**What you will do:** Reproduce every line of the data below word for word, changing nothing.

**Material to process:**
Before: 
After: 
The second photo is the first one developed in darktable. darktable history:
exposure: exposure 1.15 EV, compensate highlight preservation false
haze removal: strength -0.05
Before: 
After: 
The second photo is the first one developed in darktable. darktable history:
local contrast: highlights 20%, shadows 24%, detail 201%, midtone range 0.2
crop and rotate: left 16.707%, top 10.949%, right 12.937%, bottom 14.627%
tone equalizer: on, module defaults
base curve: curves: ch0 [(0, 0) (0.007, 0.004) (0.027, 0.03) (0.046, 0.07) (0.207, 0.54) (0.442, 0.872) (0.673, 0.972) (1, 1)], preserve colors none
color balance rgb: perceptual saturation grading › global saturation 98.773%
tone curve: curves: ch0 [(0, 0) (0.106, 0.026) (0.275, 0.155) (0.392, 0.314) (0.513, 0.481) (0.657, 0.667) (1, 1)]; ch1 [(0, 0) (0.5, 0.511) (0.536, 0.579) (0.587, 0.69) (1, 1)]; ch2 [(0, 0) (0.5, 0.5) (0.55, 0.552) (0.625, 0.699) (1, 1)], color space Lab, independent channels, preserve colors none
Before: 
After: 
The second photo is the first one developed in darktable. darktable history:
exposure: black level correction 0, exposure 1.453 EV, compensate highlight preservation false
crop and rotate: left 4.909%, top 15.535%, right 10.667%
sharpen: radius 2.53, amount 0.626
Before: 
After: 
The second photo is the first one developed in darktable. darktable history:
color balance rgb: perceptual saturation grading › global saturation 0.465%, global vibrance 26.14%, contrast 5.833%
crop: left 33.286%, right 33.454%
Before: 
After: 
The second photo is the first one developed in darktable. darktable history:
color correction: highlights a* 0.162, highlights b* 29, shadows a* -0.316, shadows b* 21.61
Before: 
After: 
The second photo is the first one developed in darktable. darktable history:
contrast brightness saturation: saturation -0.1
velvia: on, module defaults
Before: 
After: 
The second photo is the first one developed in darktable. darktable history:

**Answer:**
Before: 
After: 
The second photo is the first one developed in darktable. darktable history:
exposure: exposure 1.15 EV, compensate highlight preservation false
haze removal: strength -0.05
Before: 
After: 
The second photo is the first one developed in darktable. darktable history:
local contrast: highlights 20%, shadows 24%, detail 201%, midtone range 0.2
crop and rotate: left 16.707%, top 10.949%, right 12.937%, bottom 14.627%
tone equalizer: on, module defaults
base curve: curves: ch0 [(0, 0) (0.007, 0.004) (0.027, 0.03) (0.046, 0.07) (0.207, 0.54) (0.442, 0.872) (0.673, 0.972) (1, 1)], preserve colors none
color balance rgb: perceptual saturation grading › global saturation 98.773%
tone curve: curves: ch0 [(0, 0) (0.106, 0.026) (0.275, 0.155) (0.392, 0.314) (0.513, 0.481) (0.657, 0.667) (1, 1)]; ch1 [(0, 0) (0.5, 0.511) (0.536, 0.579) (0.587, 0.69) (1, 1)]; ch2 [(0, 0) (0.5, 0.5) (0.55, 0.552) (0.625, 0.699) (1, 1)], color space Lab, independent channels, preserve colors none
Before: 
After: 
The second photo is the first one developed in darktable. darktable history:
exposure: black level correction 0, exposure 1.453 EV, compensate highlight preservation false
crop and rotate: left 4.909%, top 15.535%, right 10.667%
sharpen: radius 2.53, amount 0.626
Before: 
After: 
The second photo is the first one developed in darktable. darktable history:
color balance rgb: perceptual saturation grading › global saturation 0.465%, global vibrance 26.14%, contrast 5.833%
crop: left 33.286%, right 33.454%
Before: 
After: 
The second photo is the first one developed in darktable. darktable history:
color correction: highlights a* 0.162, highlights b* 29, shadows a* -0.316, shadows b* 21.61
Before: 
After: 
The second photo is the first one developed in darktable. darktable history:
contrast brightness saturation: saturation -0.1
velvia: on, module defaults
Before: 
After: 
The second photo is the first one developed in darktable. darktable history:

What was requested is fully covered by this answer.